EMS organizations and interest groups, like the Code Green Campaign, are actively engaged in improving support for medics with post-traumatic stress disorder and other types of mental illness.
New and emerging roles for EMS
The original vision for EMTs and paramedics was rapid response and delivery of lifesaving interventions for patients with emergent medical illness or life-threatening traumatic injury. But as you know, the purview and expectations of EMS providers has changed and expanded dramatically through the decades. We are called upon all the time to respond in new and innovative ways. LAS paramedics staff a booze bus. Paramedics in Ferguson needed equipment and training for working in and around riots.
The role of community paramedicine continues to expand to more and more EMS agencies. Community paramedics are monitoring chronic diseases and working to prevent hospital readmission through programs around the United States, including in these four cities.
We can expect more gatherings of leaders from across the healthcare continuum to meet in the year ahead to continue defining the role of a community paramedic and deploying new programs.
Old and dissolving roles for EMS
Although we are regularly reminded of successful volunteer EMS organizations around the United States, the past year saw continuing signs of trouble for volunteer EMS. There is regular news about agencies that are understaffed, undertrained, underfunded, or irreparably damaged by the criminal actions of a single member.
In the year ahead, of course, we should all spread the news and success strategies of leading EMS organizations. Though we should not let nostalgia for what EMS once was prevent us from planning for new agencies, structures, or models to deliver EMS to our communities.
It might be painful to consider, but the remaining members, resources, and energy of a volunteer EMS agency might be better spent planning for and preparing for dissolution and replacement of the service, rather than another member recruitment drive or effort to convince the medical director to expand the scope of practice.

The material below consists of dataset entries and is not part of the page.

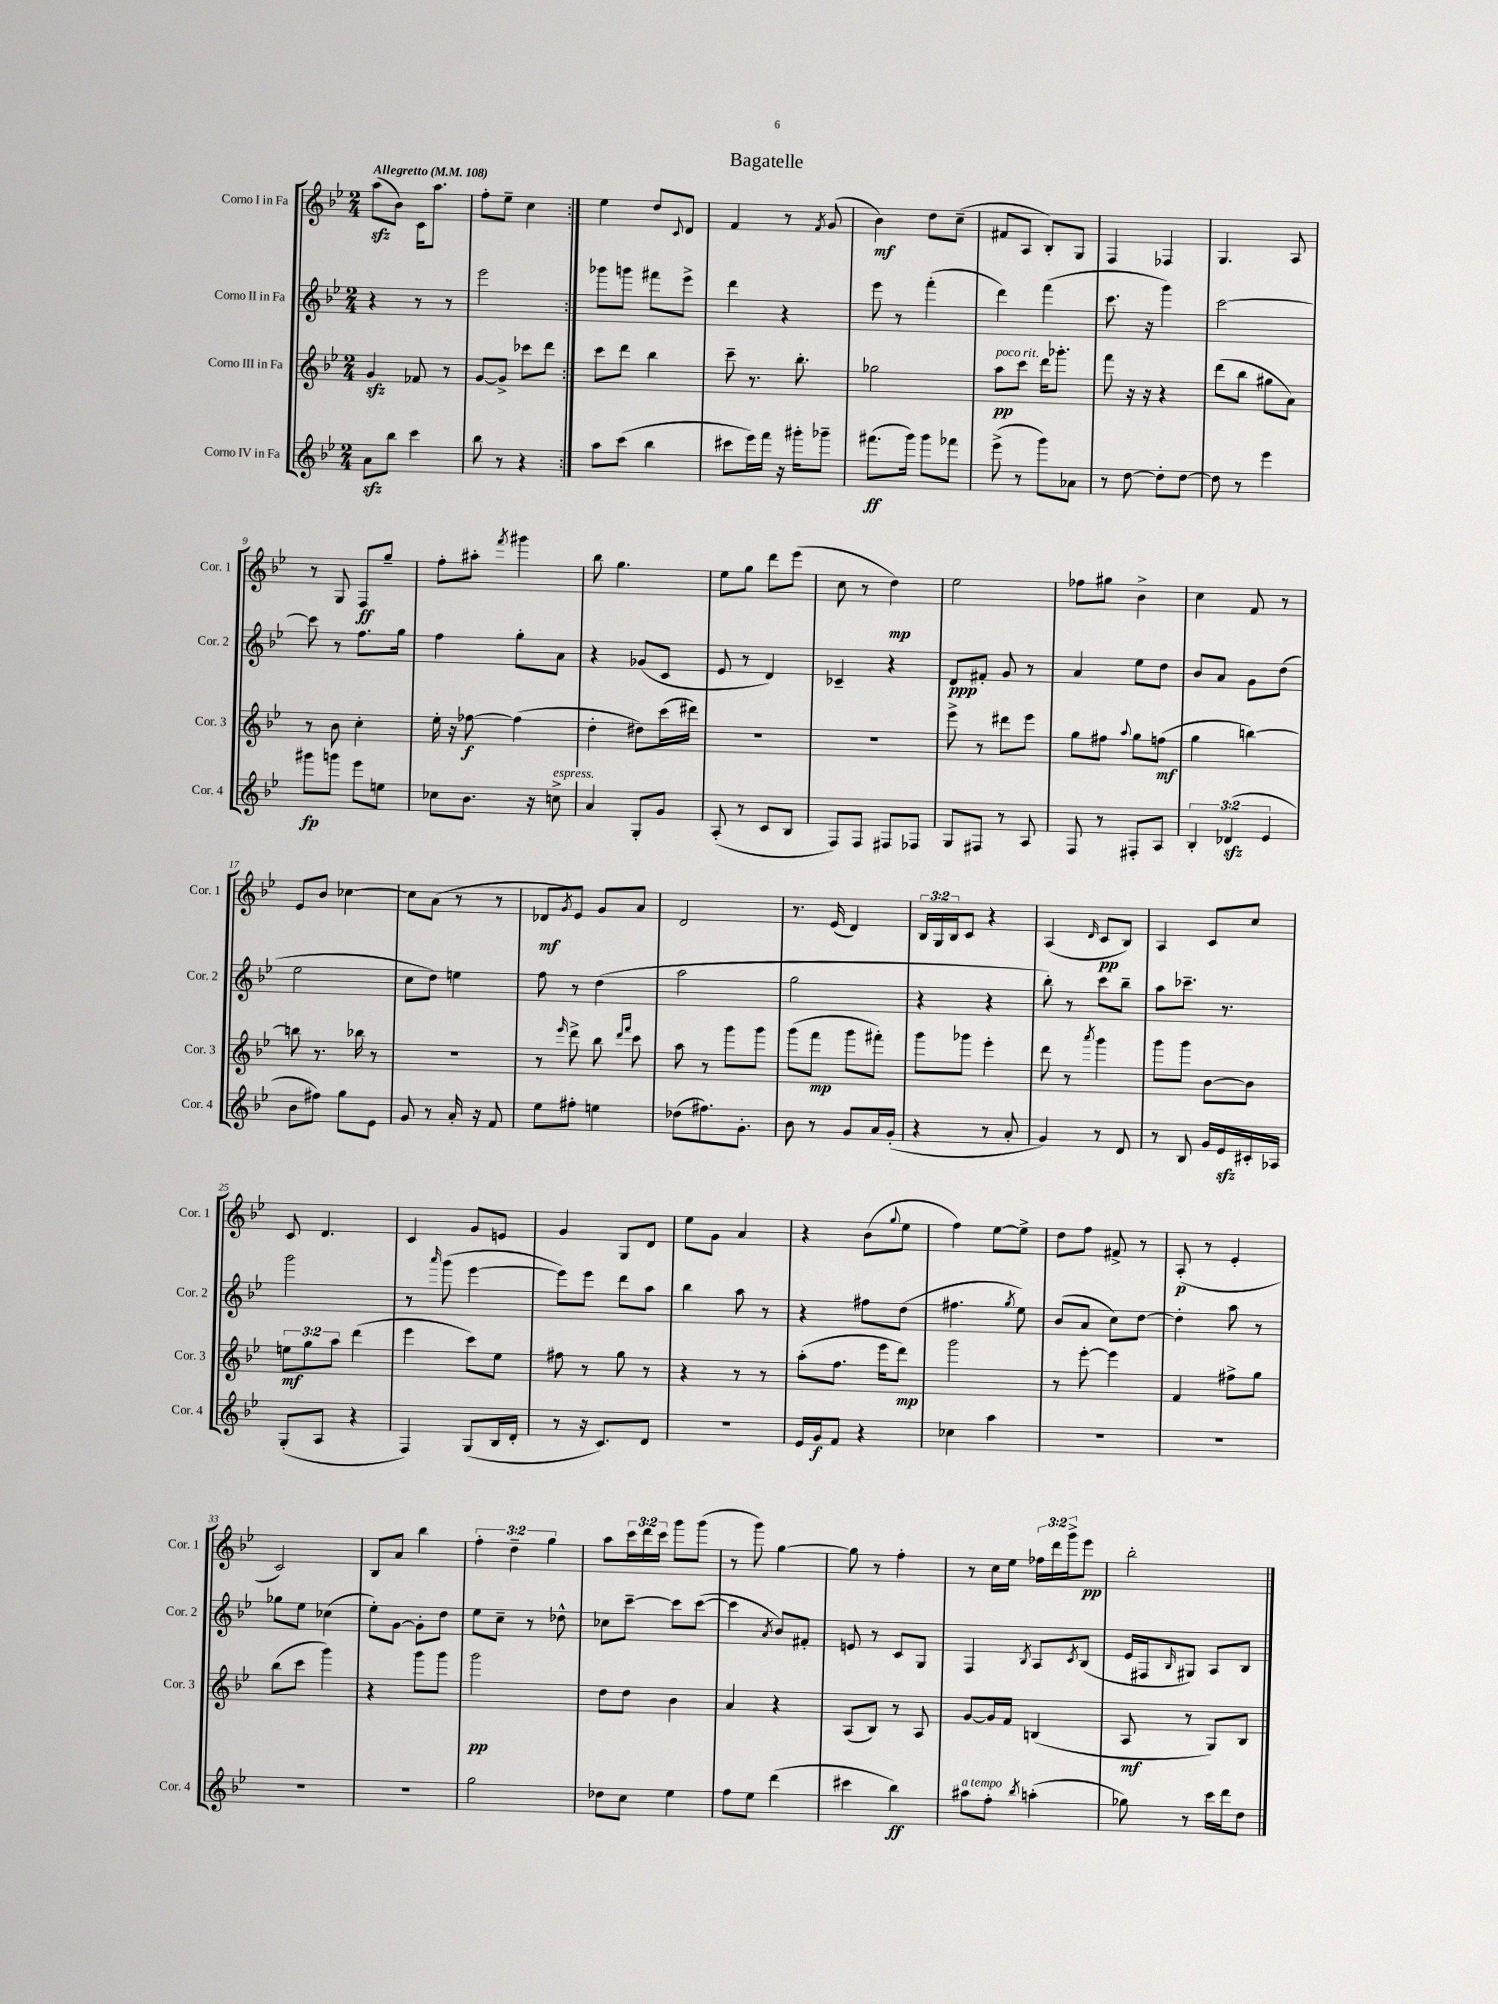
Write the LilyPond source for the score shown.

\header { title = "Bagatelle" }
<<
\new StaffGroup <<
\new Staff = "s0" \with { instrumentName = "Corno I in Fa" shortInstrumentName = "Cor. 1" } {
    \clef treble \key bes \major \numericTimeSignature \time 2/4 \override Staff.TupletNumber.text = #tuplet-number::calc-fraction-text \tempo "Allegretto" 4 = 108
    \repeat volta 2 { a''8\sfz( bes'8) c'16 a''8. |
    f''8-. ees''8-- c''4 | }
    ees''4 d''8 \appoggiatura { c'8 } d'8 |
    f'4 r8 \acciaccatura { f'8 } g'8( |
    bes'4\mf) d''8 c''8--( |
    fis'8 a8 bes8-.) g8 |
    f4 fes4 |
    g4. a8 |
    r8 g8 f8\ff g''8-- |
    f''8-. ais''8-. \acciaccatura { f'''8 } gis'''4 |
    bes''8 g''4. |
    ees''8 g''8 d'''8 ees'''8( |
    c''8 r8 d''4\mp) |
    ees''2 |
    fes''8 gis''8 bes'4-> |
    c''4 f'8 r8 |
    ees'8 bes'8 ces''4~ |
    ces''8 a'8( r8 r8 |
    des'8\mf \acciaccatura { g'8 } ees'8) g'8 a'8 |
    d'2 |
    r8. ees'16( d'4) |
    \tuplet 3/2 { bes16 g16 bes16 } c'8 r4 |
    a4( \grace { d'16 } c'8\pp bes8) |
    a4 c'8 c''8 |
    c'8 d'4. |
    c'4 g'8 e'8 |
    g'4 g8 d'8 |
    ees''8 g'8 a'4 |
    r4 bes'8( \appoggiatura { g''8 } ees''8 |
    f''4) ees''8~ ees''8-> |
    d''8 f''8 fis'8-> r8 |
    a8-.\p( r8 ees'4-. |
    c'2) |
    bes8 a'8 bes''4 |
    \tuplet 3/2 { f''4-. d''4-- g''4 } |
    a''8 \tuplet 3/2 { c'''16 d'''16 c'''16 } g'''8 g'''8( |
    r8 g'''8) g''4~ |
    g''8 r8 f''4-. |
    r8 c''16 ees''16 \tuplet 3/2 { fes''16 d'''16 g'''16-> } ees'''8\pp |
    bes''2-. \bar "|." |
}
\new Staff = "s1" \with { instrumentName = "Corno II in Fa" shortInstrumentName = "Cor. 2" } {
    \clef treble \key bes \major \numericTimeSignature \time 2/4
    \repeat volta 2 { r4 r8 r8 |
    ees'''2 | }
    ges'''8 g'''8 fis'''8 ees'''8-> |
    d'''4 r4 |
    ees'''8 r8 f'''4-.( |
    d'''4) f'''4( |
    c'''8. r16 g'''4) |
    c'''2~ |
    c'''8 r8 f''8. g''16 |
    f''4 g''8-. a'8 |
    r4 ges'8( c'8 |
    ees'8 r8 d'4) |
    ces'4-- r4 |
    d'8\ppp fis'8-. g'8 r8 |
    a'4 ees''8 d''8 |
    bes'8 a'8 g'8 d''8( |
    ees''2 |
    c''8 d''8) e''4 |
    f''8 r8 d''4( |
    a''2 |
    g''2 |
    r4 r4 |
    bes''8-.) r8 c'''8 bes''8-- |
    a''8 ces'''8.-- r8. |
    g'''2 |
    r8 \grace { a'''16 } g'''8( ees'''4~ |
    ees'''8) ees'''8 d'''8 a''8 |
    bes''4 a''8 r8 |
    r4 fis''8 d''8( |
    fis''4. \acciaccatura { g''8 } ees''8) |
    bes'8( a'8 c''8) d''8~ |
    d''4-. a''8 r8 |
    ges''8 ees''8 ces''4( |
    ees''8-.) g'8~ g'8-. d''8 |
    ees''8 c''8-- r8 des''8-^ |
    ces''8 c'''8~-- c'''8 c'''8~( |
    c'''4 \acciaccatura { a'8 } bes'8) fis'8-. |
    e'8 r8 c'8 g8 |
    f4 \acciaccatura { bes8 } a8 \acciaccatura { c'8 } bes8( |
    ees'16 fis16 \grace { bes16 } gis8) a8 bes8 \bar "|." |
}
\new Staff = "s2" \with { instrumentName = "Corno III in Fa" shortInstrumentName = "Cor. 3" } {
    \clef treble \key bes \major \numericTimeSignature \time 2/4 \override Staff.TupletNumber.text = #tuplet-number::calc-fraction-text
    \repeat volta 2 { g'4\sfz fes'8 r8 |
    g'8~ g'8-> ces'''8 d'''8 | }
    c'''8 d'''8 bes''4 |
    c'''8-- r8. bes''8.-. |
    ges''2 |
    a''8\pp^\markup { \italic "poco rit." } c'''8 d'''16 ges'''8.-. |
    f'''8 r16 r16 r4 |
    d'''8( bes''8 gis''8 a'8) |
    r8 bes'8 c''4-. |
    ees''16-. r16 fes''8~\f fes''4( |
    d''4-. dis''8) c'''16( dis'''16) |
    r2 |
    R2 |
    ees'''8-> r8 dis'''8 ees'''8 |
    g''8 fis''8 \appoggiatura { a''8 } g''8 f''8\mf( |
    g''4 b''4~) |
    b''8 r8. bes''16 r8 |
    r2 |
    r8 \grace { ees'''16 } d'''8-> bes''8 \grace { d'''16 f'''16 } c'''8 |
    a''8 r8 g'''8 g'''8 |
    g'''8( f'''8\mp g'''8 fis'''8-.) |
    g'''8 ges'''8 ees'''4-. |
    d'''8 r8 \acciaccatura { a'''8 } g'''4 |
    g'''8 g'''8 bes'8~ bes'8 |
    \tuplet 3/2 { e''8\mf g''8 a''8 } d'''4( |
    ees'''4 c'''8) ees''8 |
    fis''8 r8 g''8 r8 |
    r4 r8 r8 |
    a''8-.( f''8. ees'''16 d'''8\mp) |
    g'''2 |
    r8 ees'''8~-. ees'''4 |
    f'4 fis''8-> g''8 |
    bes''8( c'''8 g'''4) |
    r4 g'''8 g'''8 |
    g'''2\pp |
    d''8 d''8 bes'4 |
    a'4 r4 |
    a8( bes8) r8 a8 |
    g'8~ g'16 f'16 b4( |
    a8\mf r8 g8) bes8 \bar "|." |
}
\new Staff = "s3" \with { instrumentName = "Corno IV in Fa" shortInstrumentName = "Cor. 4" } {
    \clef treble \key bes \major \numericTimeSignature \time 2/4 \override Staff.TupletNumber.text = #tuplet-number::calc-fraction-text
    \repeat volta 2 { a'8\sfz bes''8 c'''4 |
    bes''8 r8 r4 | }
    a''8 c'''8( bes''4 |
    cis'''8 ees'''16) f'''16 r16 gis'''16-. ges'''8-- |
    fis'''8.\ff( g'''16) g'''8 fes'''8 |
    ees'''8->( r8 g'''8) aes'8 |
    r8 d''8~ d''8-. d''8~ |
    d''8 r8 ees'''4 |
    gis'''8\fp g'''8 ees'''8 e''8 |
    ces''8 bes'8. r16 c''8->^\markup { \italic "espress." } |
    a'4 g8-. g'8 |
    a8-.( r8 c'8 bes8 |
    f8) f8 fis8 fes8 |
    g8 fis8 r8 a8 |
    f8 r8 fis8-. a8 |
    \tuplet 3/2 { bes4-. des'4\sfz( ees'4 } |
    bes'8 fis''8) g''8 ees'8 |
    g'8 r8 a'16-. r16 f'8 |
    ees''8 fis''8-. e''4 |
    des''8( fis''8.) g'8.-. |
    bes'8 r8 g'8 a'16 g'16-.( |
    r4 r8 a'8-. |
    g'4) r8 d'8 |
    r8 bes8 g'16 ees'16\sfz cis'16-. aes16 |
    g8-.( a8 r4 |
    f4) g8( bes16 d'16-. |
    r8 r16 c'8.) d'8 |
    R2 |
    ees'16 g'16\f f'8 r4 |
    ces''4 a''4 |
    R2 |
    R2 |
    R2 |
    R2 |
    g''2 |
    des''8 c''8 ees''4 |
    f''8 ees''8 d'''4( |
    cis'''4 bes''4\ff) |
    ais''8^\markup { \italic "a tempo" } f''8-. \acciaccatura { bes''8 } a''4-.( |
    ges''8) r8 c'''16 d'''16 d''8 \bar "|." |
}
>>
>>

EMS; every day is the start of new year
You have likely heard the saying, “real courage is doing the right thing when nobody is looking.” Every minute of the day an EMT or paramedic is doing the right thing – squeezing the hand of a lonely widow, offering words of comfort to a dying man, singing softly to a sick kid, or easing the tension in volatile incident with a joke, smile, or knowing glance.
Take a pause from your hectic schedule, non-stop media and 24-hour negative news, and attending to the suffering off others. In that moment, remember your courageous acts that went unwitnessed by your peers, patients, and supervisors. Take an additional moment to forgive yourself for missed opportunities to be courageous. In a third and final moment, look ahead. Every tomorrow is the start of a new year and a new opportunity to be caring and courageous.